Zeit des Hinterfragens
Im Laufe der Jugend nahm meine Verbundenheit zur katholischen Kirche ab. Ich hatte zwar einen Bezug zu Spiritualität, aber innerlich sträubte ich mich gegen das Bild, das mir die katholische Kirche als religiösen Rahmen angeboten hatte. Mit der Zeit kamen mehr Zweifel als Antworten. Ich hatte schließlich für mich erkannt, dass ich keine äußere Religionsform benötige. Ich glaubte im Inneren. Aber richtig beschäftigt hat mich das zu der Zeit auch nicht. In dem Alter hatte ich ganz andere Interessen.
Einige Jahre später, nach Beendigung meines Studiums, hatte ich mich wieder für existenzielle, philosophische und spirituelle Fragen interessiert. Doch vorab entwickelte ich das Bedürfnis, meine einengende religiöse Erziehung aufzuarbeiten. Die von oben diktierten Glaubensnormen kritisch zu hinterfragen und die Begriffe Glaube, Spiritualität und Kirche auseinander zu sortieren. Zu versuchen, die Welt und die menschliche Existenz zu ergründen, zu deuten und zu verstehen.

• [Gezeigte Einträge]
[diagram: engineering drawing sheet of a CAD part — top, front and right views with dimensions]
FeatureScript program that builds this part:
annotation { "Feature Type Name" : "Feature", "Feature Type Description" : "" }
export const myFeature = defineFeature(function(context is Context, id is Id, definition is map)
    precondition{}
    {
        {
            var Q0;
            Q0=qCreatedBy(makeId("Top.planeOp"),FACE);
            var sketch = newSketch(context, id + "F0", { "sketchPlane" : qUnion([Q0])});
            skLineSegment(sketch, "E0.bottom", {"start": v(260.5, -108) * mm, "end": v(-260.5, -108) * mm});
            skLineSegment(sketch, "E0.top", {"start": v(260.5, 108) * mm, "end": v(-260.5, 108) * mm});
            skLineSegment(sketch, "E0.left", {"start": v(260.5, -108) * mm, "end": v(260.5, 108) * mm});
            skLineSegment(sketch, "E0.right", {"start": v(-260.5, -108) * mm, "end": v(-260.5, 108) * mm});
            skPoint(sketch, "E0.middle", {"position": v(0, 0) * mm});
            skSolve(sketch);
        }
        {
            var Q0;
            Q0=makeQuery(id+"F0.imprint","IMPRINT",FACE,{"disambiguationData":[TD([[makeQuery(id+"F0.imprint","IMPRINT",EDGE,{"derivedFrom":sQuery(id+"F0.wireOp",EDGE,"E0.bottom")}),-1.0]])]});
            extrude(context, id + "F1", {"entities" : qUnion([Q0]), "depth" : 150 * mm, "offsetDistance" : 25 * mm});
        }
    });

• [Schriftliche Aufgabe 1]
Kannst du den Absatz im Lesetext, der mit „Einige Jahre später“ beginnt, als knappe Stichpunktliste wiedergeben und dabei seine wesentlichen Aussagen beibehalten?
• [Schriftliche Aufgabe 2]
Wie geht der Lesetext über das Hinterfragen des katholischen Glaubens nach seinem letzten Satz weiter? Schreib die Fortsetzung.

• [Antwort 1]
- Nach dem Studium erneutes Interesse an existenziellen, philosophischen und spirituellen Fragen
- Zuvor das Bedürfnis, die einengende religiöse Erziehung aufzuarbeiten
- Von oben diktierte Glaubensnormen kritisch hinterfragen
- Die Begriffe Glaube, Spiritualität und Kirche voneinander trennen
- Versuch, die Welt und die menschliche Existenz zu ergründen, zu deuten und zu verstehen

• [Antwort 2]
Aus meiner Sicht ist der wahre gelebte Glaube Ergebnis des eigenen kritischen Nachdenkens, des eigenen Verstehens und der eigenständig entwickelten Überzeugung. Erst dann steht der Glaube auf einem stabilen Fundament und kann dem weiteren Lebensweg eine langfristige innere Orientierung geben. Dazu gehörte für mich, die von Kind an gepflegten Auffassungen zu hinterfragen und nicht für unantastbar zu halten.
„Der blinde Glaube ist nicht mehr Sache dieses Jahrhunderts; denn gerade das Dogma des blinden Glaubens erweckt heute die größte Zahl der Ungläubigen, weil er sich aufdrängen will und weil er die Hingabe einer der kostbarsten Fähigkeiten des Menschen verlangt: die Vernunft und den freien Willen.” (Allan Kardec)
Welche Art von Religion?
Erich Fromm (1900-1980) beschreibt in seinem Buch „Haben oder Sein“ den Begriff der Religion als ein von einer Gruppe geteiltes System des Denkens und Handelns, das dem Einzelnen einen Rahmen der Orientierung und ein Objekt der Hingabe bietet. Diese Definition von Religion sagt zunächst einmal nichts über den spezifischen Inhalt aus. Objekte der Hingabe können sehr verschieden sein, unter anderem kann dies sein: ein Gott-Schöpfer, Heilige, Vorfahren, eine Nation, eine Partei, Geld oder Erfolg. Nach der Redensart „An der Frucht erkennt man den Baum“ kann eine Religion den Hang zur Destruktivität fördern oder die Bereitschaft zur Liebe und Solidarität entwickeln. So stellt sich nicht die Frage: Religion oder nicht?, sondern vielmehr: Welche Art von Religion? Fördert sie die menschliche Entwicklung, die Entfaltung menschlicher Kräfte oder lähmt sie das menschliche Wachstum?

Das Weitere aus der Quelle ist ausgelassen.